Cleaning Sequence and Common Traps
Processing order is strict: an instrument is always cleaned of visible soil first, because organic material shields microorganisms and blocks disinfectants and sterilants from reaching them. Only after cleaning can an item be disinfected or sterilized. A frequent exam trap offers "disinfect the bloody instrument immediately" as a tempting choice - it is wrong because skipping the cleaning step lets dried blood protect pathogens.
Likewise, spore-forming organisms and prions are not reliably killed by low-level disinfection, so any instrument that penetrates sterile tissue requires full sterilization, typically by autoclave, with each load monitored by a biological indicator on a routine schedule.

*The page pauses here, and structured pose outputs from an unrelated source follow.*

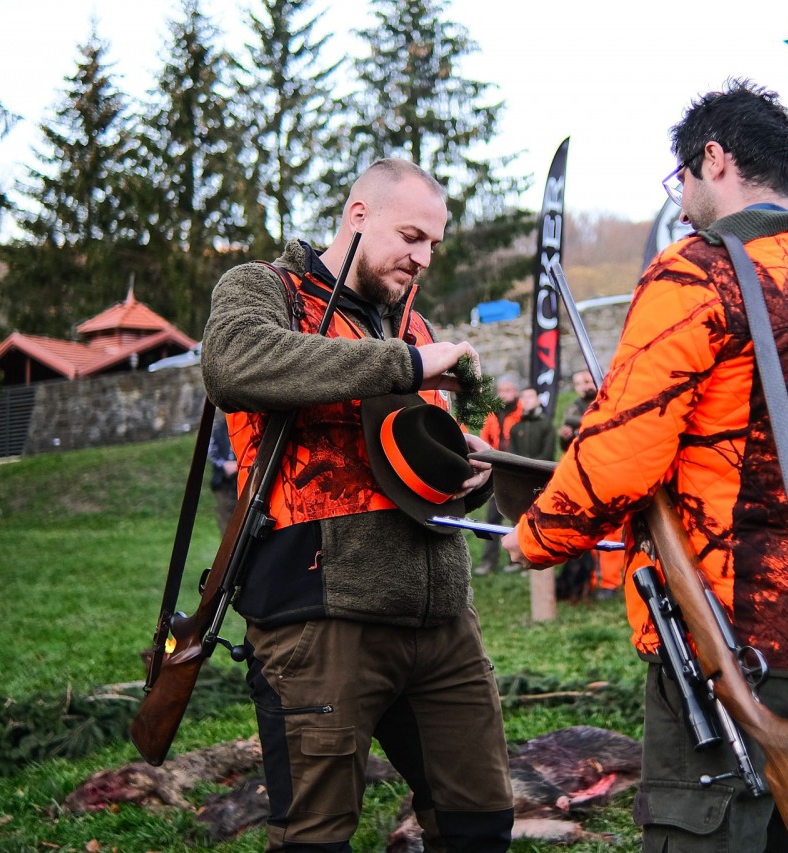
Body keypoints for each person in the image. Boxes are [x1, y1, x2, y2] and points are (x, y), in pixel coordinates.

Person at [502, 80, 788, 851]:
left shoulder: (698, 273)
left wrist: (535, 537)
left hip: (731, 643)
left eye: (681, 177)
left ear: (713, 159)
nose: (683, 202)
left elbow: (619, 459)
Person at [201, 157, 513, 851]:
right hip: (319, 617)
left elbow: (423, 451)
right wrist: (406, 364)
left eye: (433, 243)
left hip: (441, 621)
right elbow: (232, 364)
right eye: (411, 236)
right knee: (314, 839)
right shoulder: (265, 287)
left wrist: (470, 471)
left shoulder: (415, 325)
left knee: (480, 823)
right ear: (358, 215)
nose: (423, 257)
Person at [475, 375, 522, 574]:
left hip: (517, 472)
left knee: (518, 519)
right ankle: (489, 561)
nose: (504, 394)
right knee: (492, 518)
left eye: (508, 390)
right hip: (497, 471)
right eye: (501, 390)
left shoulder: (522, 413)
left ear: (516, 392)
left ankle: (517, 560)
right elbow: (484, 439)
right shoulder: (492, 413)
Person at [207, 409, 239, 534]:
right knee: (224, 518)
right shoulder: (219, 430)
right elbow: (212, 452)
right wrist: (224, 465)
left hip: (241, 481)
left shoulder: (244, 428)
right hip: (223, 482)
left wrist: (239, 465)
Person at [507, 386, 556, 463]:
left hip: (541, 468)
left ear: (538, 400)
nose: (526, 400)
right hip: (519, 468)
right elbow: (512, 453)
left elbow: (548, 453)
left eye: (530, 396)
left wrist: (531, 465)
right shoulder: (515, 425)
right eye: (523, 397)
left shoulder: (546, 423)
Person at [557, 368, 597, 451]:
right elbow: (566, 447)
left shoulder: (605, 402)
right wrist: (566, 437)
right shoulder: (572, 409)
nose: (583, 387)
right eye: (577, 384)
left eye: (587, 382)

Sterile Field and Surgical Asepsis
When assisting with minor office procedures, surgical asepsis keeps a field free of all microorganisms. Remember the working rules the exam tests: only the top of a draped table is considered sterile, the one-inch outer border of a sterile field is contaminated, anything below waist level or out of sight is contaminated, and reaching across an open sterile field contaminates it. Moisture wicks microorganisms upward, so a wet drape over an unsterile surface is no longer sterile (strike-through contamination). Hold sterile items above the waist, open packages away from your body, and pour solutions without touching the sterile container.
If you ever doubt whether an item or field is still sterile, treat it as contaminated and replace it - the safe answer always errs toward protecting the field rather than continuing a questionable setup.

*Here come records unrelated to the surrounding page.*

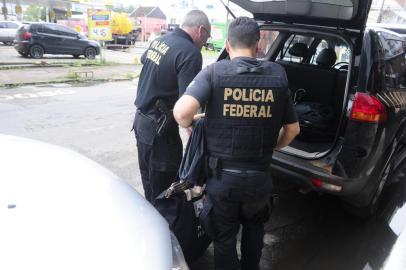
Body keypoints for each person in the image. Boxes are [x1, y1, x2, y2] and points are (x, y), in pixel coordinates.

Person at [173, 17, 300, 270]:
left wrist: (198, 121)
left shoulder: (214, 71)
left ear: (228, 45)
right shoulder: (278, 75)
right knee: (254, 232)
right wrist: (273, 146)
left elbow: (181, 113)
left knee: (224, 239)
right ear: (259, 45)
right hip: (259, 179)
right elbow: (293, 129)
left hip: (223, 181)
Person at [132, 10, 211, 205]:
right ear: (201, 30)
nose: (205, 42)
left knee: (149, 183)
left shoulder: (162, 40)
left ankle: (151, 224)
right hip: (160, 132)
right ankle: (165, 233)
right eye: (207, 36)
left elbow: (145, 59)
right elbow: (187, 103)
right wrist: (194, 130)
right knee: (166, 191)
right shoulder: (190, 53)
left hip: (141, 122)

Reading Infection-Control Stems
Infection-control questions reward a consistent reflex: contain exposure first, then document and report. When a stem describes a spill, a stick, or a contamination event, the first action almost always stops further spread or protects the person, and only later steps involve notifying a supervisor or completing paperwork. Sequence distractors are deliberately tempting - choosing to report before washing a needlestick, or to disinfect before cleaning visible blood, will be offered as plausible options.
Anchor on the chain of infection and the principle that prevention beats remediation, and these items become some of the most reliably scored on the test.
When removing personal protective equipment after a contaminated procedure, which item is removed first?
A patient with active tuberculosis needs to be roomed. Which precaution applies?
Why must soap and water be used instead of alcohol-based sanitizer after caring for a patient with Clostridioides difficile?